• **Task prompt**
If a line holds the word "Avenue", copy it from the entries.

***

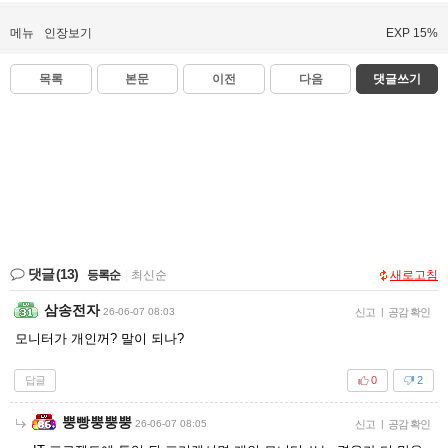
메뉴
인장보기
EXP 15%
목록
본문
이전
다음
댓글쓰기
댓글
(13)
등록순
|
최신순
새로고침
삼송전자
26-06-07 08:03
신고
|
공감 확인
모니터가 개인꺼? 말이 되나?
답글
0
2
뿡빵뿡뿡뿡
26-06-07 08:05
신고
|
공감 확인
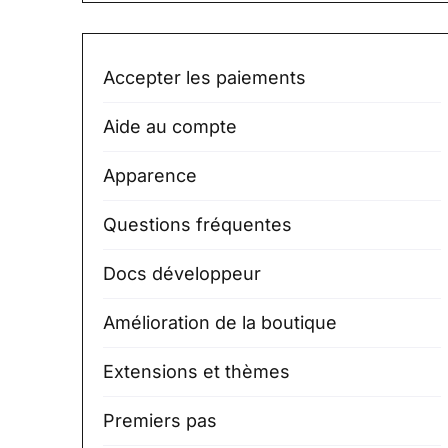
Accepter les paiements
Aide au compte
Apparence
Questions fréquentes
Docs développeur
Amélioration de la boutique
Extensions et thèmes
Premiers pas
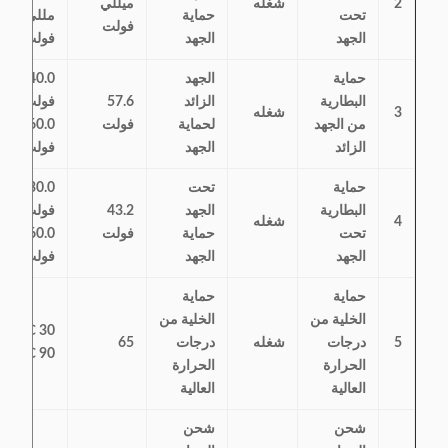
2
شغله
ميللي
تحت
حماية
مللي
فولت
الجهد
الجهد
فولت
حماية
الجهد
40.0
البطارية
الزائد
57.6
فولت ~
3
شغله
من الجهد
لحماية
فولت
60.0
الزائد
الجهد
فولت
حماية
تحت
30.0
البطارية
الجهد
43.2
فولت ~
4
شغله
تحت
حماية
فولت
60.0
الجهد
الجهد
فولت
حماية
حماية
الخلية من
الخلية من
30 ℃ ~
5
درجات
شغله
درجات
65
90 ℃
الحرارة
الحرارة
العالية
العالية
شحن
شحن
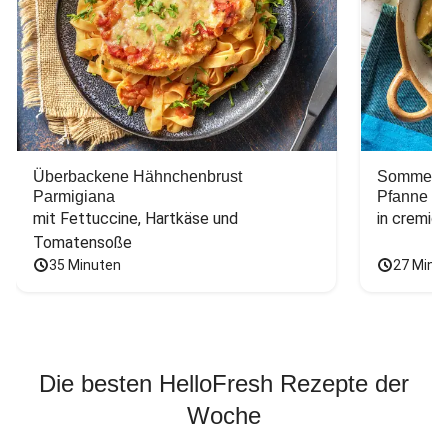
Überbackene Hähnchenbrust
Sommerlic
Parmigiana
Pfanne
mit Fettuccine, Hartkäse und 
in cremig
Tomatensoße
35 Minuten
27 Minu
Die besten HelloFresh Rezepte der
Woche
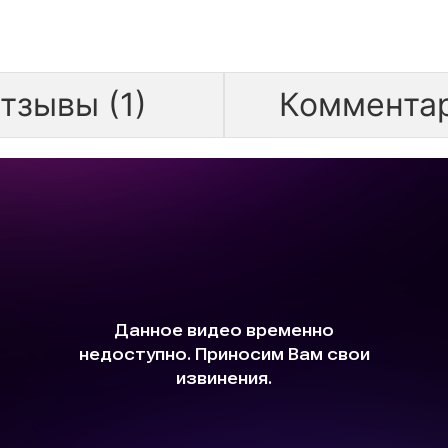
тзывы (1)
Коммента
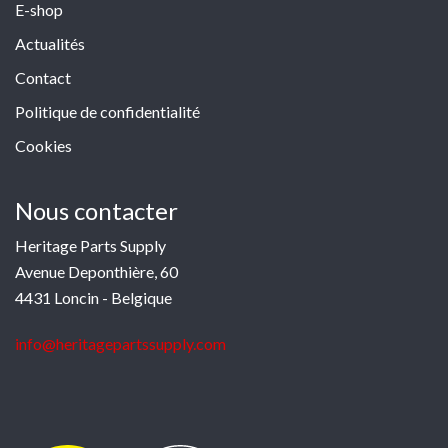
E-shop
Actualités
Contact
Politique de confidentialité
Cookies
Nous contacter
Heritage Parts Supply
Avenue Deponthière, 60
4431 Loncin - Belgique
info@heritagepartssupply.com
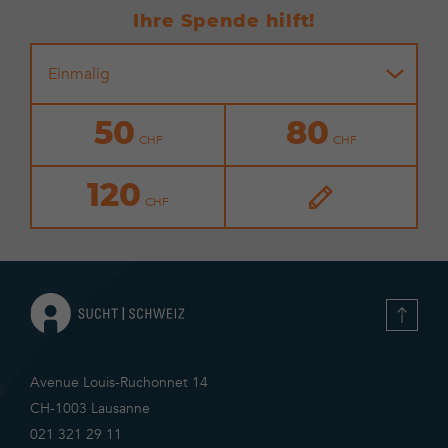
Ihre Spende hilft!
Einmalig
50
80
120
Avenue Louis-Ruchonnet 14
CH-1003 Lausanne
021 321 29 11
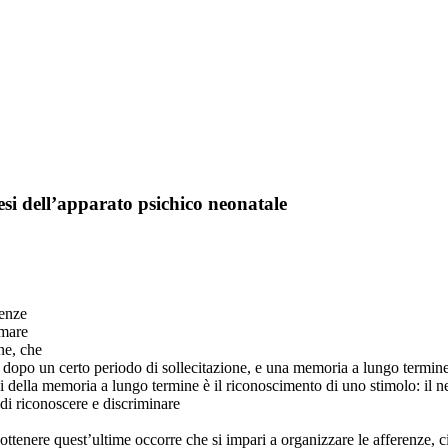
i dell’apparato psichico neonatale
ienze
rmare
ne, che
li dopo un certo periodo di sollecitazione, e una memoria a lungo termine
 della memoria a lungo termine è il riconoscimento di uno stimolo: il neon
 di riconoscere e discriminare
ottenere quest’ultime occorre che si impari a organizzare le afferenze, c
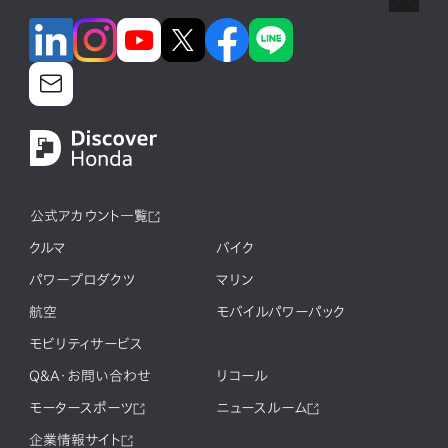
公式アカウント一覧
クルマ
バイク
パワープロダクツ
マリン
航空
モバイルパワーパック
モビリティサービス
Q&A・お問い合わせ
リコール
モータースポーツ
ニュースルーム
企業情報サイト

***

• **Response for this exercise**
Avenue Deponthière, 60
Avenue Louis-Ruchonnet 14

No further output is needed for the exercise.